In Bcube, a FunctionSpace is defined by a type (nodal Lagrange polynomials, modal Taylor expansion, etc) and a degree. For each implemented FunctionSpace, a list of shape functions is associated on a given Shape. For instance, one can get the shape functions associated to the Lagrange polynomials or order 3 on a Square. Note that for "tensor" elements such as Line, Square or Cube; the Lagrange polynomials are available at any order; being computed symbolically.


Then, an FESpace (more precisely SingleFESpace) is a function space associated to a numbering of the degrees of freedom. Note that the numbering may depend on the continuous or discontinuous feature of the space. Hence a SingleFESpace takes basically four input to be built : a FunctionSpace, the number of components of this space (scalar or vector), an indicator of the continuous/discontinuous characteristic, and the mesh. The dof numbering is built by combining the mesh numberings (nodes, cells, faces) and the function space. Note that the degree of the FunctionSpace can differ from the "degree" of the mesh elements : it is possible to build a SingleFESpace with P2 polynomials on a mesh only containing straight lines (defined by only two nodes, Bar2_t). Optionaly, a SingleFESpace can also contain the tags of the boundaries where Dirichlet condition(s) applies. A MultiFESpace is simply a set of SingleFESpace, eventually of different natures. Its befenit is that it allows to build a "global" numbering of all the dofs represented by this space. This is especially convenient to solve systems of equations.

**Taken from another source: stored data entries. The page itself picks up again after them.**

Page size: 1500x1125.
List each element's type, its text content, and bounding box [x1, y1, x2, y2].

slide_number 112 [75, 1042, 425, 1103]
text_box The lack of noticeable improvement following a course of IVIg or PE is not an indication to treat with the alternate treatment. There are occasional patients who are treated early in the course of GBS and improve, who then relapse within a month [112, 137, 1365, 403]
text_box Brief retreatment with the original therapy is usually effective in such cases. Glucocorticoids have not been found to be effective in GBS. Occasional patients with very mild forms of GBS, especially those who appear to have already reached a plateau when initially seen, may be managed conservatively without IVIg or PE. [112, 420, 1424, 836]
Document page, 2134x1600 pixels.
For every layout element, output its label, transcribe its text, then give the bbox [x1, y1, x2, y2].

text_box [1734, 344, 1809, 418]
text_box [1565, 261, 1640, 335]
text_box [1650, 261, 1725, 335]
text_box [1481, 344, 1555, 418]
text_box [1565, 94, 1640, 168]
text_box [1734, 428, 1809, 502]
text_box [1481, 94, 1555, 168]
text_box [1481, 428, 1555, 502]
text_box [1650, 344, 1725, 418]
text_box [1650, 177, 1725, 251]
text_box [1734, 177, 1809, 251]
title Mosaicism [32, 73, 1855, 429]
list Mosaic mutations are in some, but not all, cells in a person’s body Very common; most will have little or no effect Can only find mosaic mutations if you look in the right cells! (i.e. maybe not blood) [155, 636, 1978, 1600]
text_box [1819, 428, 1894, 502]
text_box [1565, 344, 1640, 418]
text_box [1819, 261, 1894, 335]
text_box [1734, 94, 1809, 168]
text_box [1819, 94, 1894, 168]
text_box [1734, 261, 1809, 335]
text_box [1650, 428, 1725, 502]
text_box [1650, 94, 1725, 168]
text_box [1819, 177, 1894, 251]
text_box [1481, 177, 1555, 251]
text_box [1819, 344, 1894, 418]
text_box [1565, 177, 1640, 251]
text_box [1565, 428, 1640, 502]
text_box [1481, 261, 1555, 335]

With a SingleFESpace, one can build the representation of a function discretized on this space: a FEFunction. This structure stores a vector of values, one for each degree of freedom of the finite element space. To set or get the values of a FEFunction, the functions set_dof_values! and get_dof_values are available respectively. A FEFunction can be projected on another FESpace; or evaluated at some specific mesh location (a coordinates, all the nodes, all the mesh centers, etc).